Get ready - again - because one of Australia's most successful acts, Human Nature, is finally coming to Warrnambool with their rebooted tour.
It's a case of third time lucky for the ARIA Hall of Fame inductees after scheduled performances were twice postponed because of COVID-19 lockdowns and restrictions last year.
Band member Phil Burton said it was the first time ever the band had been to Warrnambool.
The tour kicks off on April 20 in Tasmania before making its way to Warrnambool on May 6 and 7 just as the city is winding down from the May Racing Carnival - something they had hoped to arrive a day earlier to be part of.
But with Warrnambool booked solid, Burton said there was no accommodation for them.
Having never been past Geelong to perform before, the band is keen to see more of country Australia.
"It's really exciting," Burton said.
"That's one of the great facets of this tour is that we get to see places in Australia we've never been.
"We get to drive through some amazing countryside.
"To be able to get back in the van and do it again, it's really fun.
"The kind of show that we've developed is actually a really good intimate show.
"We tell a lot of stories about our career and we take people through decisions we made and why we did what we did.
"It's just the four of us and one musician."
The band arrived in Las Vegas in 2009 for a residency that ran until the COVID-19 pandemic brought it to a premature end.
"The pandemic did shut the show down," Burton said.
But Burton had already been feeling the pull to return to Australia, and when the show ended he returned home with his family.
"I'd decided with my family a couple of years previous that it was really starting to get to the point where we were ready to come home," he said.
"We looked upon it as a great adventure.
"But my wife and I always thought to ourselves that we would come home to Australia eventually.
"It seemed like the right time and then the pandemic came along, of course, and that reinforced our decision that it was time to go.
"Sometimes your job takes you to far flung places you never expected but at the same time you've got to go where you feel the most comfortable.
"For me it just happens to be Australia."
While Burton might be based in Australia, Toby Allen and brothers Michael and Andrew Tierney will stay on in Las Vegas.
He said the plan was that Human Nature will be a three-man act when they are in Las Vegas, and when they come back to Australia on tour it will the four of them.
And that means there will be more Australian tours on the horizon.
"We're not planning on slowing down any time soon," he said.
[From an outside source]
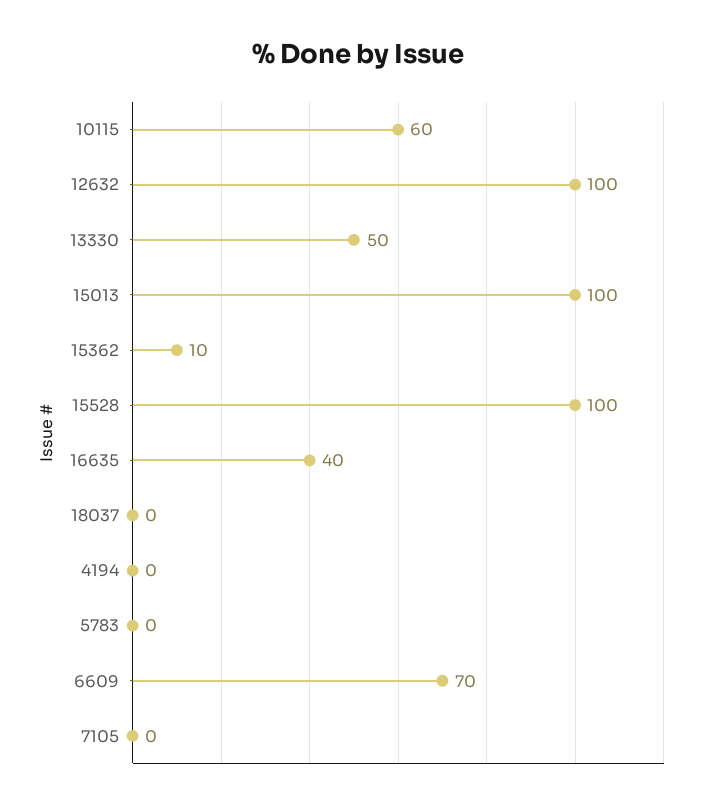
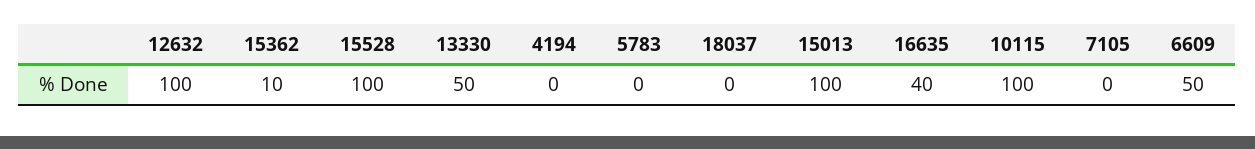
10115: 60 -> 100
6609: 70 -> 50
"We love performing around Australia.
"We love doing the Christmas show.
"Maybe we'll hit Warrnambool with a Christmas show at some point in the near future."
As a three-man act Human Nature has done a series of Christmas shows in Las Vegas, and they have just announced plans for another Las Vegas residency at the South Point Casino from August through to November.
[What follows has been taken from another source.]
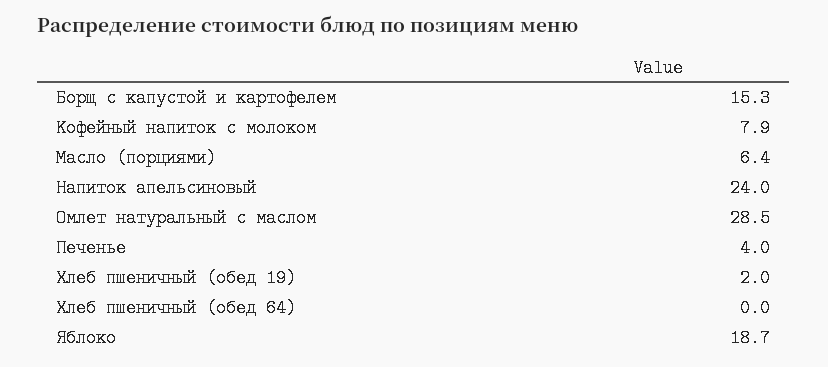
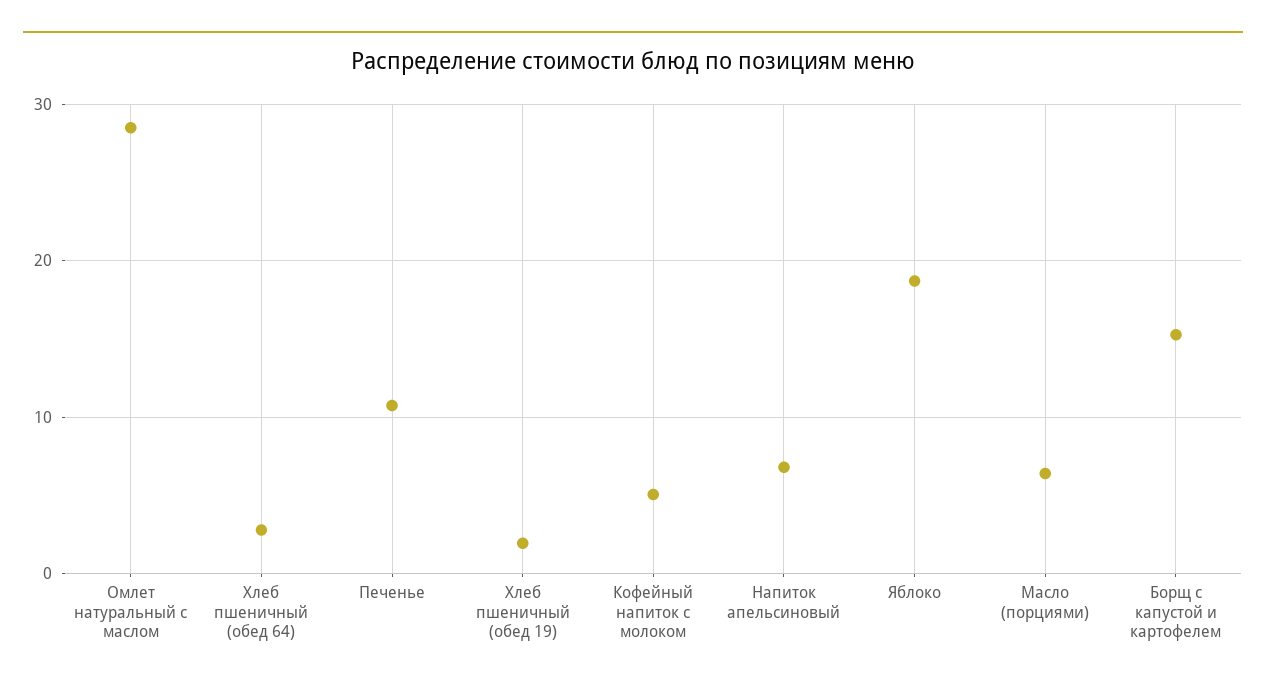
Кофейный напиток с молоком: 7.9 -> 5
Напиток апельсиновый: 24 -> 7
Печенье: 4 -> 11
Хлеб пшеничный (обед 64): 0 -> 3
Burton said if it wasn't for Las Vegas, Human Nature might not still be performing as a group.
"We've got a lot to thank that time in Las Vegas for," he said.
But back in Australia, Burton has been doing radio work in Sydney - something he hopes to make a bit more permanent when he is not touring with the band.
"I've decided I will travel for gigs. I just don't want to live anywhere else for gigs," he said.
But their time in Las Vegas had left Burton with memories others would have to pinch themselves to believe.
They have performed alongside Mary Wilson from The Supremes and Smokey Robinson.
"Mike Tyson came to see us quite a few times. He became a bit of a fan," Burton said.
Mike Tyson came to see us quite a few times (at our shows in Las Vegas). He became a bit of a fan.- Phil Burton
Getting to perform at a NASCAR motor racing event was also a highlight.
"You can't get much more American than Nascar," he said.
"We actually had to get helicoptered in because there was too much traffic."
While in their younger days they were keen to shake-off the 'boy band' tag in a bid to stop comparisons with other groups, Burton said with a laugh that would be fine now.
"When we look back we were a boy band, absolutely we were," Burton said.
"I'm 48 years old now.
"If you want to call me a boy go right ahead."
The band is also keen to be 'Telling Everybody' about their recently released EP called Good Good Life.
Just a handful of tickets are left for their two shows.